The ML Kit GenAI (Gemini Nano) is gold– on-device AI for things like summarization or translation on mobile. This could be huge for enterprise mobile apps that need AI features without constant cloud calls (think: privacy and speed).

Data and Privacy Considerations

Enterprises are (rightly) cautious about privacy. The idea of connecting personal Gmail to search results is nifty for consumers, but for enterprises, data governance is vital. Consultancies should guide clients on how to allow AI to enhance their services while protecting sensitive info. For example, if you're a healthcare provider with a patient app, you might use Gemini in a way that it doesn't expose personal health info, or you opt for on-premise model deployment. Google Cloud might eventually offer fine-tuned Gemini models in a private environment (worth watching out for).

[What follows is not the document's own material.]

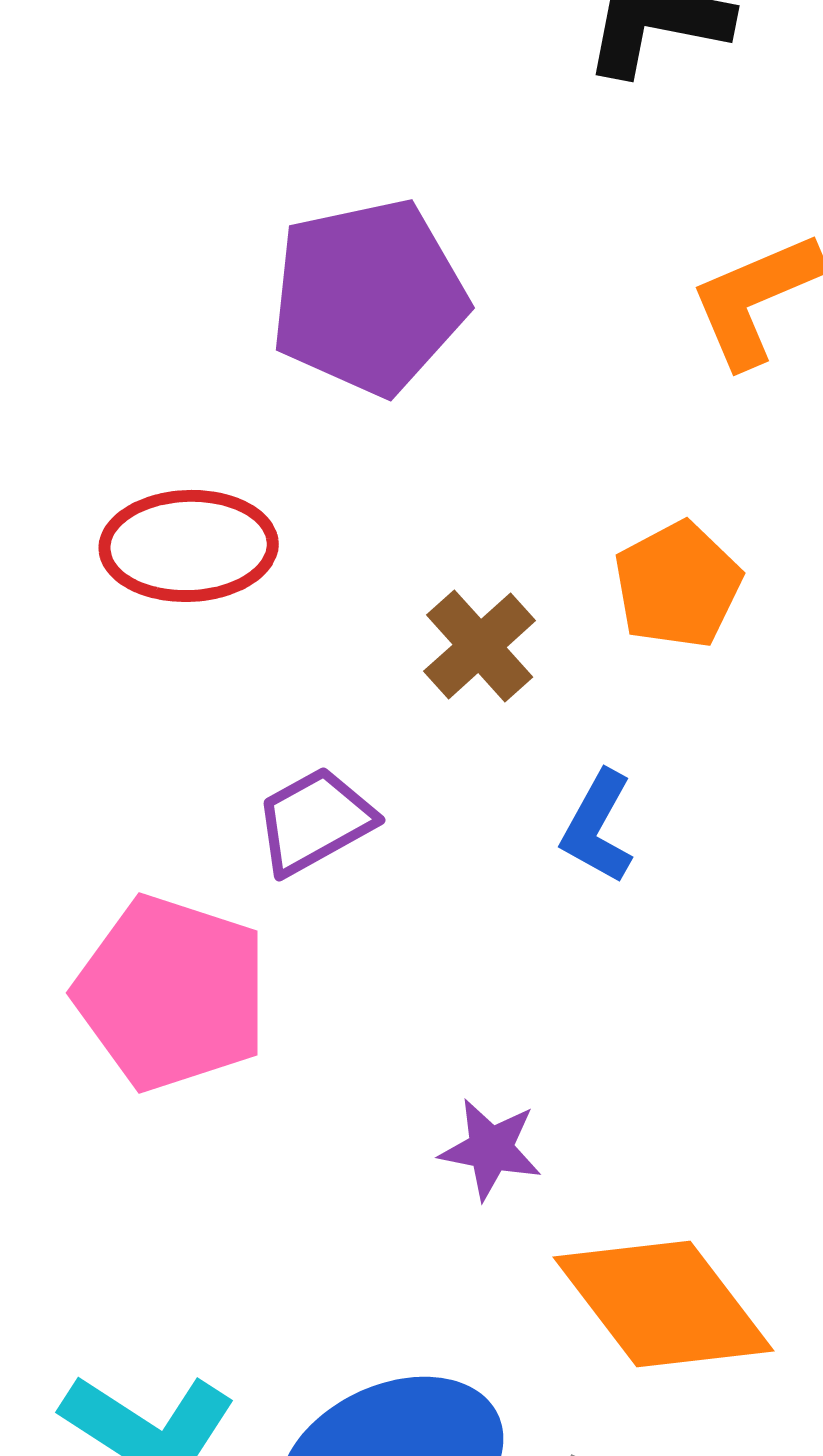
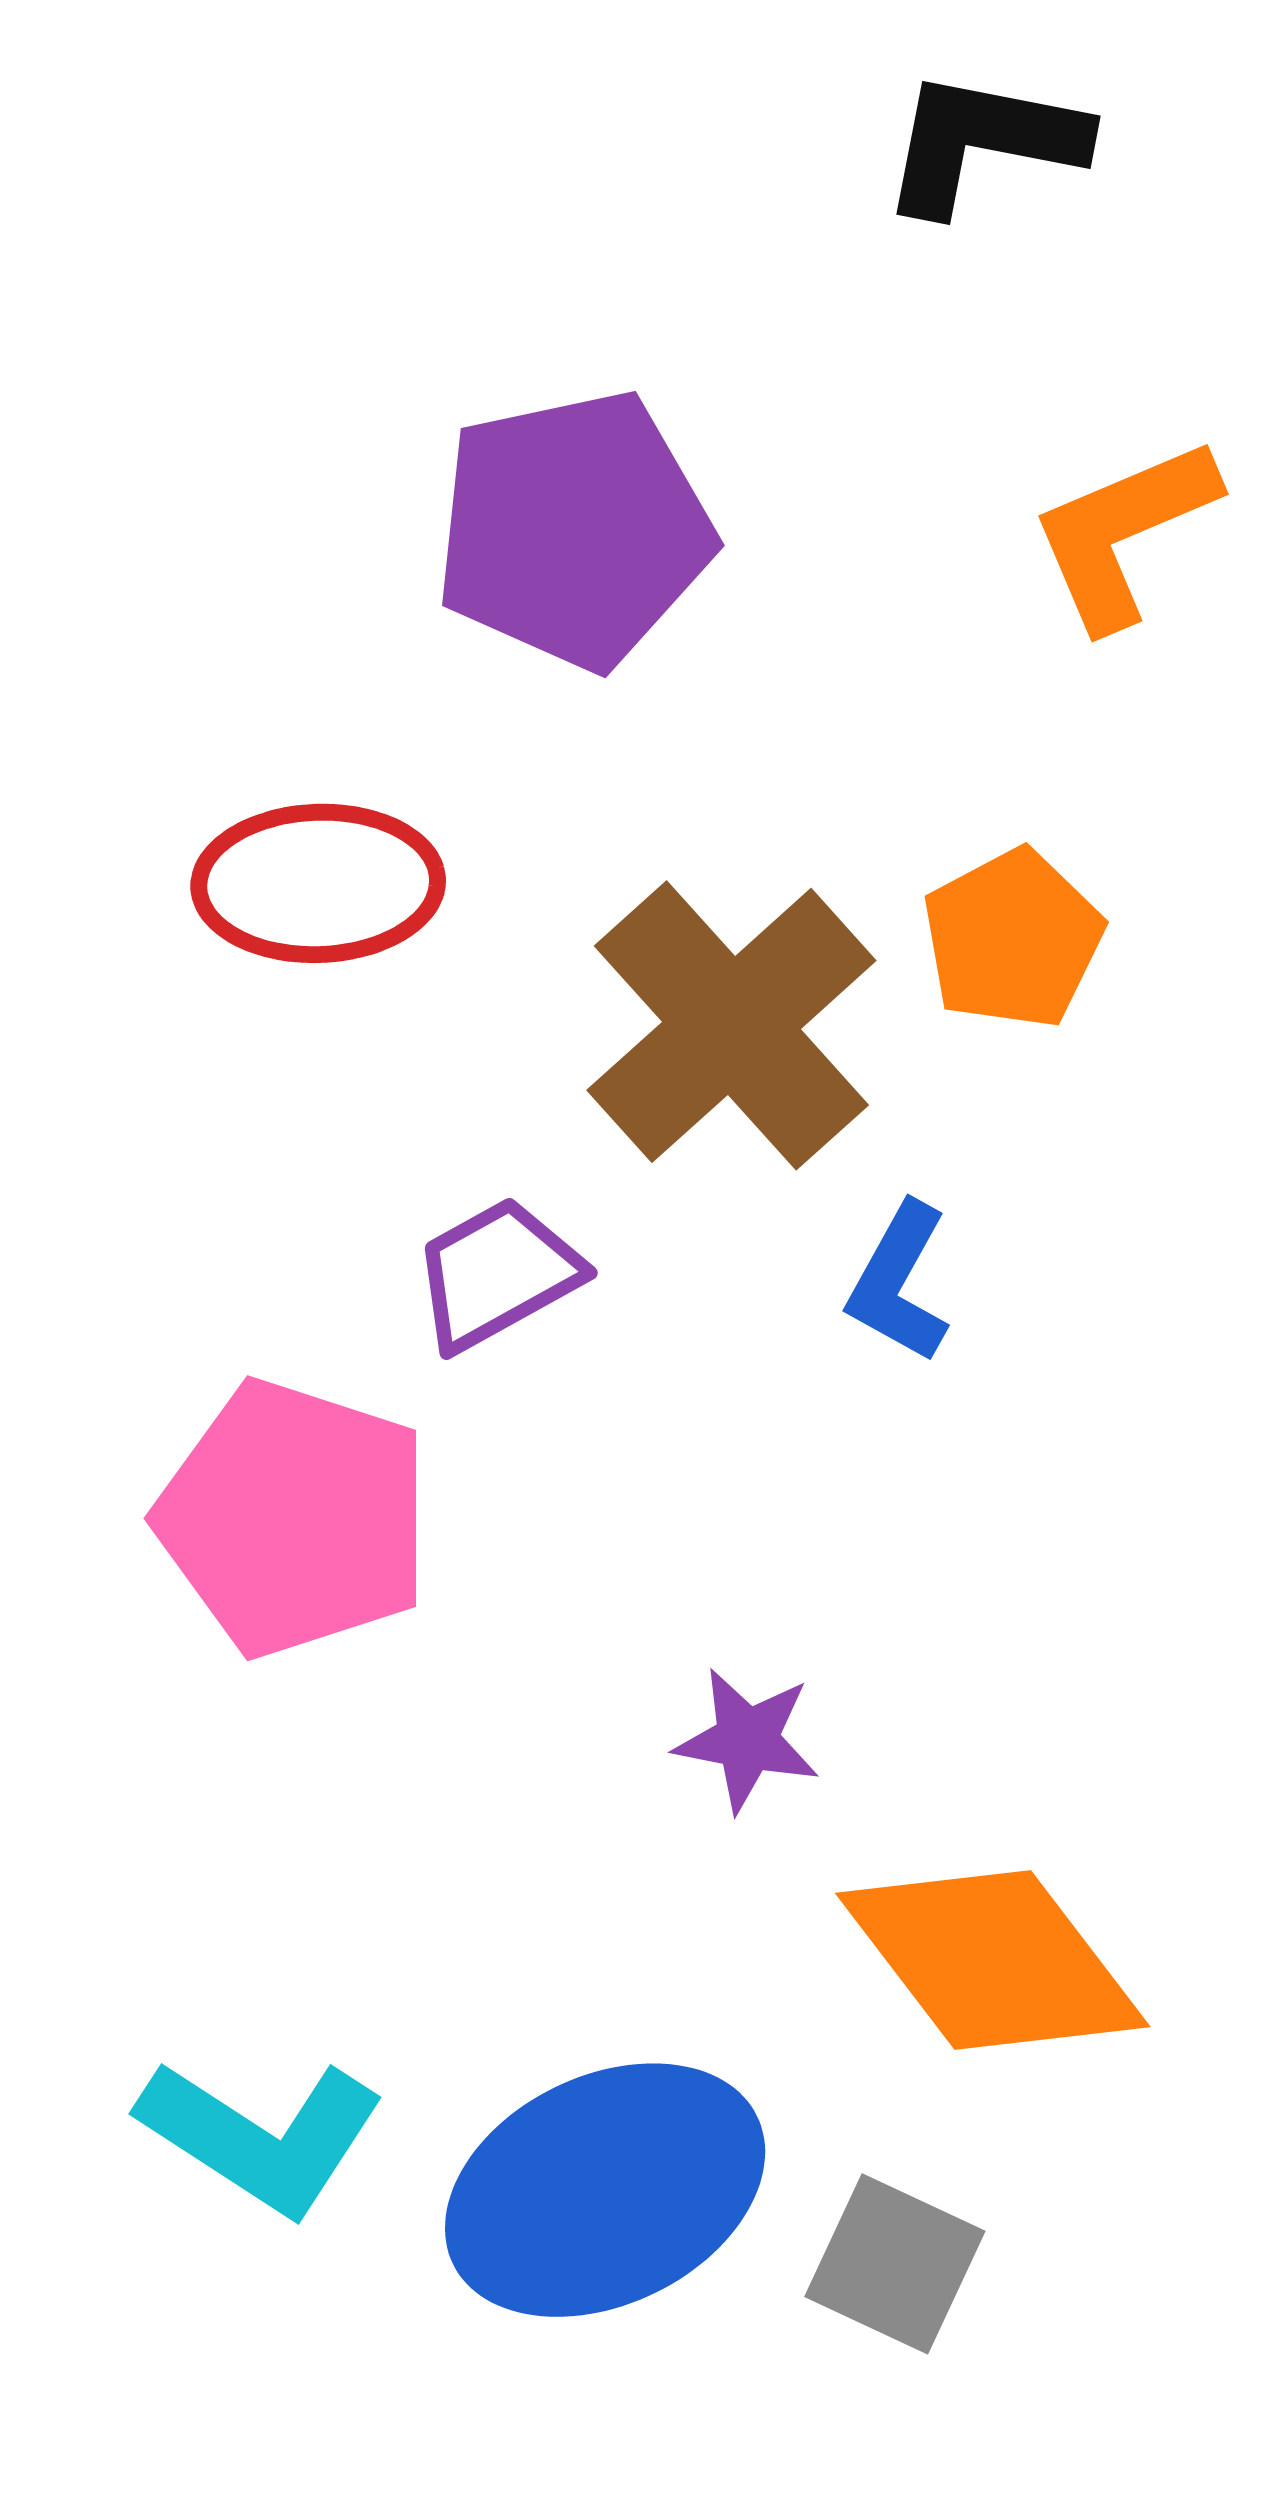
brown cross: (480, 646) -> (731, 1025), size x1.8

Upskill and Innovate Culture

I/O showed that AI can write code, fix code (Gemini in Chrome DevTools can debug for you), generate creatives, etc. Enterprises should see this as an opportunity to upskill their workforce rather than fear job displacement. The smart move is training employees to use these AI tools to be more productive. I've already heard of consulting firms planning "AI training days" – teaching consultants how to use these tools to analyze data faster or write reports with AI assistance.

Enterprise Search & Knowledge

Google's own products (like its NotebookLM, which got folded into the Gemini app) allow uploading your own docs for AI analysis. Enterprises can use this concept for their knowledge management. Imagine an internal "deep search" that an employee can ask, "Summarize our Q3 performance and pull any key risks mentioned in audit reports." AI can do that if fed the data. So start building those internal corpuses and use Google's frameworks to enable deep search on your data.

From a consultant's POV, you should help big clients identify where AI can add value quick and pilot it. Those who snooze will lose – to competitors who create more seamless, AI-powered customer experiences or who drastically cut costs by automating rote tasks. But also, counsel them on doing it responsibly. Bias, compliance, and security are still concerns with AI. Google's making strides (they talked about model safety too, albeit briefly), but enterprises must tread carefully.

Bottom line: The mantra for enterprises should be "AI everywhere, but with oversight." Google just showed the canvas; it's up to each big company to paint their AI strategy on it. 

My advice: start yesterday. Even our enterprise clients in traditionally conservative sectors (looking at you, finance) are now realizing that not adopting AI is riskier than adopting it. As a strategist, I love this challenge – it's the dawn of a new business process revolution, and we get to architect it.